Annual gross income from employment or profession: *30k. Self-employed*
Annual gross income of spouse: *35k, Company Director, new business, 50% share*

Monthly take-home pay - 
*Variable- 3000-4000e*

In general are you:
(a) spending more than you earn, or
(b) saving?
*living within our means, saving between 500-1000e a month *

Rough estimate of value of home
Amount outstanding on your mortgage: 
What interest rate are you paying? 
*Renting @ 900 p.m.*

Other borrowings – car loans/personal loans etc 
*None*

Do you pay off your full credit card balance each month? *Yes*
If not, what is the balance on your credit card? 

Savings and investments: 
*40k Bank Deposit Acc *

Do you have a pension scheme? 
*No*

Do you own any investment or other property? 
*No*
Ages of children: 
*2 y.o.*

Life insurance: 
*No*

*What specific question do you have or what issues are of concern to you? *

My partner is in the process of opening a new business, which is is being funded by a Small Business Loan (50k) and personal investment from both directors (30k each).
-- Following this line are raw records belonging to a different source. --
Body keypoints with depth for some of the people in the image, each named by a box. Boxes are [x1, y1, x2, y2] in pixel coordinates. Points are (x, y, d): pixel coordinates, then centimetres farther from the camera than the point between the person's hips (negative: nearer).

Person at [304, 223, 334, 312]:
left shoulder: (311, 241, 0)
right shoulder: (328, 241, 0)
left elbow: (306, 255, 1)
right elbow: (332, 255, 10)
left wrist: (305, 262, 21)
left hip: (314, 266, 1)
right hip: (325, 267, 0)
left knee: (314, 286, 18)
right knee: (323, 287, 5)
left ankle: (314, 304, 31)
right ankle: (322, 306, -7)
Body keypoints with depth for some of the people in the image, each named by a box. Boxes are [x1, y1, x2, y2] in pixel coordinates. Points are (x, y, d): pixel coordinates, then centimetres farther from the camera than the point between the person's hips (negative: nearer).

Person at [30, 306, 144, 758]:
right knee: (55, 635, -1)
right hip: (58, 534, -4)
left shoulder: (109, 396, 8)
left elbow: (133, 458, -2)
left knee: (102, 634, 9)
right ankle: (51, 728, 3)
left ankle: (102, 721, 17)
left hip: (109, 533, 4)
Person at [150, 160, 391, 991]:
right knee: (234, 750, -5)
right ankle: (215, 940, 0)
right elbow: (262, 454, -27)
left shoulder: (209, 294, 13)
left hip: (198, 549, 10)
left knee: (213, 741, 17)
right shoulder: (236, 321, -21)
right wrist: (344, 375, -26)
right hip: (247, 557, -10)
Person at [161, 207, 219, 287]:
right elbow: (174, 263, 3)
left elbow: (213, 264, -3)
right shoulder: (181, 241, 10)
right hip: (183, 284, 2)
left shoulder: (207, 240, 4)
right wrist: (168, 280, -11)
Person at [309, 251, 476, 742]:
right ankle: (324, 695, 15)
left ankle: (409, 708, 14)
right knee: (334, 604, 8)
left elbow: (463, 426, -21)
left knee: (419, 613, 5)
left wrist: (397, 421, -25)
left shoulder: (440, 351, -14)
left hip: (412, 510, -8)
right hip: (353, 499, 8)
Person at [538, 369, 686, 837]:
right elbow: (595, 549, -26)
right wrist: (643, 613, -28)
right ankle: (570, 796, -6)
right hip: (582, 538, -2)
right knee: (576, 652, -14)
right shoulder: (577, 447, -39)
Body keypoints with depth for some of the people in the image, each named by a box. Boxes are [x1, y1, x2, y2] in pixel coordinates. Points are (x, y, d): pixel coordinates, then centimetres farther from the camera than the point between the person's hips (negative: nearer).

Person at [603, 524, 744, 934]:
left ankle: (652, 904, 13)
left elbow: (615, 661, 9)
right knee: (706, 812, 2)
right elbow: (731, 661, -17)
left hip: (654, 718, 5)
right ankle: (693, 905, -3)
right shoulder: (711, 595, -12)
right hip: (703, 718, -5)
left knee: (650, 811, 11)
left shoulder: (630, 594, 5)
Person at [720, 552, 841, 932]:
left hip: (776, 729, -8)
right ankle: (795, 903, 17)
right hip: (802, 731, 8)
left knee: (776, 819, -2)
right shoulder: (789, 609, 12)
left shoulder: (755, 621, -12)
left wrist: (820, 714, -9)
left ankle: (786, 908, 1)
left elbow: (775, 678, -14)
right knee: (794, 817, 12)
While our savings has always been earmarked for a house purchase deposit at some point or has offered us a safety net in tighter times recently, we are now thinking of using it for the business?.

Would it make more sense to 
1. get a personal loan for all/part of the 30k personal investment needed (i.e. keep most of our savings in the bank, but have high monthly loan repayments) for the next 10 years at least

2. Use our savings, and simply start saving house deposit all over again (i.e we'll at least remain personally debt free, but have little contingency)... 
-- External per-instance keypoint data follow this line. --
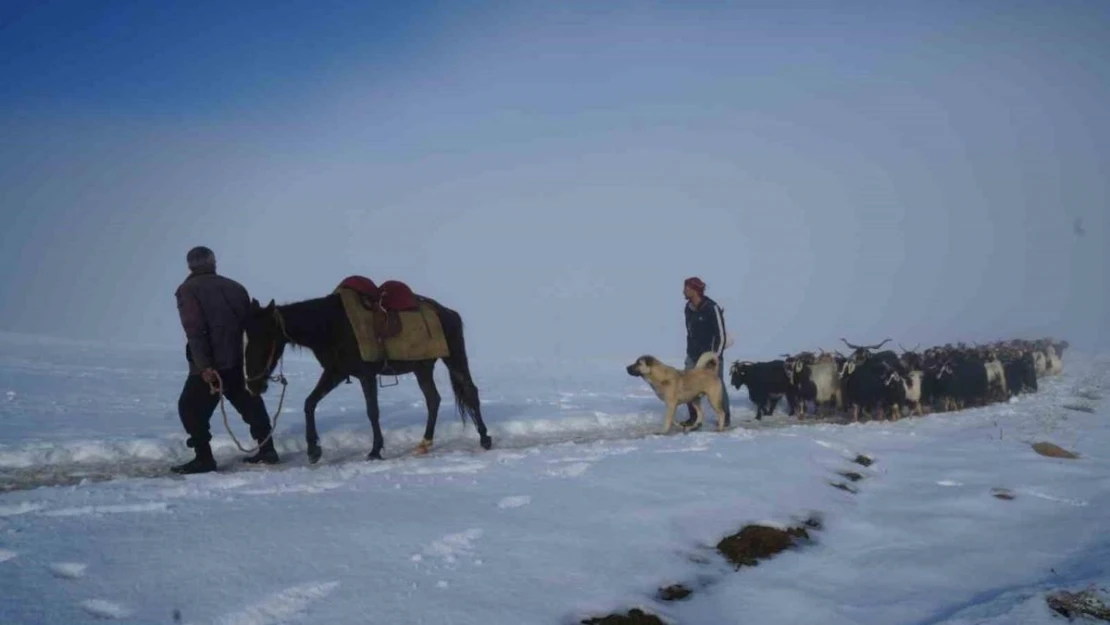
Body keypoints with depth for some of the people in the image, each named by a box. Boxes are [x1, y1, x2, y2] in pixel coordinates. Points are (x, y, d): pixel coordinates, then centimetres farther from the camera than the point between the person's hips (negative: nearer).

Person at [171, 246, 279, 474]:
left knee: (191, 408, 4)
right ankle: (267, 450, 21)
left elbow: (194, 330, -15)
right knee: (251, 404, 19)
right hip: (241, 361, 6)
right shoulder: (235, 287, 16)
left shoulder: (188, 289, -2)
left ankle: (204, 458, -2)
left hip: (210, 365, -6)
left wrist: (203, 365, -20)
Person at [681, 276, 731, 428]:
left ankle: (726, 416, 18)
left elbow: (721, 334, -16)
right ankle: (694, 417, 11)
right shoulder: (689, 308, 5)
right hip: (693, 355, 7)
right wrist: (689, 351, 14)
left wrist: (716, 356, -18)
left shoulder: (711, 308, -18)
-I am equally adverse to both options, my partner is angling for option 2...

thank you for help...


----------



## Brendan Burgess (9 Mar 2013)

Hi m

This is a really interesting and fundamental question. 

You have to make a choice between starting a business now or  buying a house now. If you start a business, then you have to defer the  purchase of a house indefinitely.

As you have made the choice to start the business, then Option 2 is very definitely the best option. It makes no sense to borrow money while you have a similar amount on deposit. You would probably pay around 9% on the loan while getting around 2% deposit intrest. 

Who are you getting the Small Business Loan from? What rate are you paying? 


Are they setting up a limited company or a partnership? 

Has your partner and her business partner signed a partnership agreement? It is absolutely fundamental that they do so. 

And now, the difficult bit. Your partner is going into business using your joint money. Of course, you are both getting on well and you are in love. But you must still do your own financial agreement which accounts for what happens if you split up. This agreeement  would specify that you are lending her money and that you are not investing in the business. 

If you split up and there is a big row, a lack of clarity over the finances makes it even more difficult.  If it's a partnership, she could claim you were a partner. You could even be made liable for the debts of the partnership.  You must clarify all these things up front. 

As I write this, I wonder if you should split your €40k savings now into your €20k and her €20k.  Maybe she should invest her €20k in the business and she would then borrow the additional €10k.  She could borrow this from a bank or she could borrow it from you.


----------